Jueves por la noche
Después de varios intentos, Aimée pudo abrir suavemente el cilindro de la cerradura. Aliviada, respiró profundamente, y sacó su Beretta. Entrar en el apartamento de una persona muerta no garantizaba que estuviera vacío.
La puerta de Eugénie se abrió con un chirrido. Aimée esperó que el apartamento cediera los secretos de la mujer. Fuertes corrientes de aire entraban por las ventanas, de las que colgaban unos visillos hechos jirones. Le hizo una señal a Sébastien.
Atentos a cualquier posible presencia, entraron en el apartamento sin hacer ruido. Aimée casi se cae cuando tropezó con una pila de avisos de obra. Por suerte, Sébastien la agarró del brazo. Le llegó un tufo a humedad acompañado por un ligero olor a descomposición.
Habían destrozado el lugar, y a juzgar por cómo estaba todo, definitivamente lo habían hecho unos profesionales.

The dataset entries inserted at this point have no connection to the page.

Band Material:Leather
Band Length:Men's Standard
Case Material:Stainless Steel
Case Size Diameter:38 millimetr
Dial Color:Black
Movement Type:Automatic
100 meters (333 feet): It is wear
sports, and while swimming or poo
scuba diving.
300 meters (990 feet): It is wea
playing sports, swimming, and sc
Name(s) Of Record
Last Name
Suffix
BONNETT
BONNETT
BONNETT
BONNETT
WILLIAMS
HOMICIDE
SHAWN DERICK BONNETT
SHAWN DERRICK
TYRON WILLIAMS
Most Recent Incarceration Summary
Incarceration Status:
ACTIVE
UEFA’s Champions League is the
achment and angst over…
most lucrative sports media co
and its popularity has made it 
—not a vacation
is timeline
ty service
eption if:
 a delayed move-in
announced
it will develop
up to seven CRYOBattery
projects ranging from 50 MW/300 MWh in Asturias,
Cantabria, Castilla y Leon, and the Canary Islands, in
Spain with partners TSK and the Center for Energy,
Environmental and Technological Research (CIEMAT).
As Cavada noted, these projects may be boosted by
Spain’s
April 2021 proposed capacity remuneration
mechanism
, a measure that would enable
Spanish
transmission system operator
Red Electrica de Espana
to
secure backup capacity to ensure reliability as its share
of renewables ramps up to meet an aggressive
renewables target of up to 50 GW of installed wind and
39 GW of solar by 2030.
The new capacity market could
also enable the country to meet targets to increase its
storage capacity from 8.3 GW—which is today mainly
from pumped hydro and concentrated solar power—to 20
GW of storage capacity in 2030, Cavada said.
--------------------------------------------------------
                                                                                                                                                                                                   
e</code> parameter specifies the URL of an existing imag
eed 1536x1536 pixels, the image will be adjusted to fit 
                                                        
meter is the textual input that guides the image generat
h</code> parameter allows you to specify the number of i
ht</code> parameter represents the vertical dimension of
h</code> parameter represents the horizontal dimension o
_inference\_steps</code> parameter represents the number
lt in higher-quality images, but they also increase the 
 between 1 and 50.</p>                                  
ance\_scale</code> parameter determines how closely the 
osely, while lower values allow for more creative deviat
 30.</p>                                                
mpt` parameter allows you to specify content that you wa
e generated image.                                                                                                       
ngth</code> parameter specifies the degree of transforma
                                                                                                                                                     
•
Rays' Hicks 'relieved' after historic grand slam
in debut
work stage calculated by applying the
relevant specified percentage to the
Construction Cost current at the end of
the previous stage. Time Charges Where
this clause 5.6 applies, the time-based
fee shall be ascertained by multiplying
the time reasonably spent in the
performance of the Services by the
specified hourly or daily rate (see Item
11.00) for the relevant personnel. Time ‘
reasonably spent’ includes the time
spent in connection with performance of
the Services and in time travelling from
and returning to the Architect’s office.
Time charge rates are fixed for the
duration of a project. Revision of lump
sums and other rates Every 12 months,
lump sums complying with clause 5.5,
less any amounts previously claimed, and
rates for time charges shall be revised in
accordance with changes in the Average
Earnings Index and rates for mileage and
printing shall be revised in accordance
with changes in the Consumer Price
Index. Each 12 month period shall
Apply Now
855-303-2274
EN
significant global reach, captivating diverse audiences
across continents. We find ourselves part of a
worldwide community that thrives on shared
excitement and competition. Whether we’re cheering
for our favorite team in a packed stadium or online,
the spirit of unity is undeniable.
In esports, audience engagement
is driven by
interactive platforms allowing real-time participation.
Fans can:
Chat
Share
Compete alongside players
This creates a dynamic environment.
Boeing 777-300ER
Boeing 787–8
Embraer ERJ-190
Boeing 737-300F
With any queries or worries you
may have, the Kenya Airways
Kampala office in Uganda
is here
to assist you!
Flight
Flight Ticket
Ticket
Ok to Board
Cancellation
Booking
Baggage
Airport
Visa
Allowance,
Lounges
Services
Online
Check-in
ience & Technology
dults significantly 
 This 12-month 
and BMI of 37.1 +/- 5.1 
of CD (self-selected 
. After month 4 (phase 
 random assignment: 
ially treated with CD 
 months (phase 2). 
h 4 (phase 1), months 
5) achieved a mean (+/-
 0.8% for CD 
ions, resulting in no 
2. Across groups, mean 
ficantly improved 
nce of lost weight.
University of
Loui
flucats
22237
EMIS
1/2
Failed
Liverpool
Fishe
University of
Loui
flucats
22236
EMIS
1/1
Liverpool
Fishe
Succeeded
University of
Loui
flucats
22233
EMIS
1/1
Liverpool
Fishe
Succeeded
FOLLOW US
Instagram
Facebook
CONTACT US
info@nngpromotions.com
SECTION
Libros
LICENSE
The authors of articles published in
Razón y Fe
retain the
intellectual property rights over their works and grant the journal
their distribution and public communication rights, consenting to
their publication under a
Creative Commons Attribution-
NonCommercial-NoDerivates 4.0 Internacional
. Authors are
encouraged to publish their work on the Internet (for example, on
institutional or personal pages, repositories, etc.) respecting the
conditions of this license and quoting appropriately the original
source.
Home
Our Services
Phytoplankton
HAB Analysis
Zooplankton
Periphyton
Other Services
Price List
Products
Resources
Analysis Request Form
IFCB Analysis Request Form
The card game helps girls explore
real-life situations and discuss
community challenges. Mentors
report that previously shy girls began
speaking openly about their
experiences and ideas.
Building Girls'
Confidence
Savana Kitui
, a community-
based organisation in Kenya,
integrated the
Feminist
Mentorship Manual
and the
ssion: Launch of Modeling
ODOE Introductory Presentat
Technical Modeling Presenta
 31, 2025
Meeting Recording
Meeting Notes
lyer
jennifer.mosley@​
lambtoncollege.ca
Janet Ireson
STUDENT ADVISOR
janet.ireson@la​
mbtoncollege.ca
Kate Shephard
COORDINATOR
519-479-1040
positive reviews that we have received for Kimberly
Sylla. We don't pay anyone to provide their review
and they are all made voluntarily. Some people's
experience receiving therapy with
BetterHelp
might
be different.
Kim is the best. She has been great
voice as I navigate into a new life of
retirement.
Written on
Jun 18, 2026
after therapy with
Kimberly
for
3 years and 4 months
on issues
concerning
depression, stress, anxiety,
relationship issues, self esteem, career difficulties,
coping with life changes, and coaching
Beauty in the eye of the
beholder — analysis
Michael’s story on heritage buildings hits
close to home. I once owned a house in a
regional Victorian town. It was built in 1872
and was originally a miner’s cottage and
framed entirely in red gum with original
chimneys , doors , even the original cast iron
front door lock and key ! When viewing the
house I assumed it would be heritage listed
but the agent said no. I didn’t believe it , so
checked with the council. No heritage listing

Aimée vio los restos de la vida de la mujer por el revuelto apartamento. Era como si a Sylvie la hubiera ultrajado de nuevo, incluso después de muerta. Le entraron ganas de marcharse. Pero debía dejar a un lado los sentimientos, y seguir con su trabajo. Tenía que encontrar algo que apuntara al asesino o asesinos, le sentara bien o mal.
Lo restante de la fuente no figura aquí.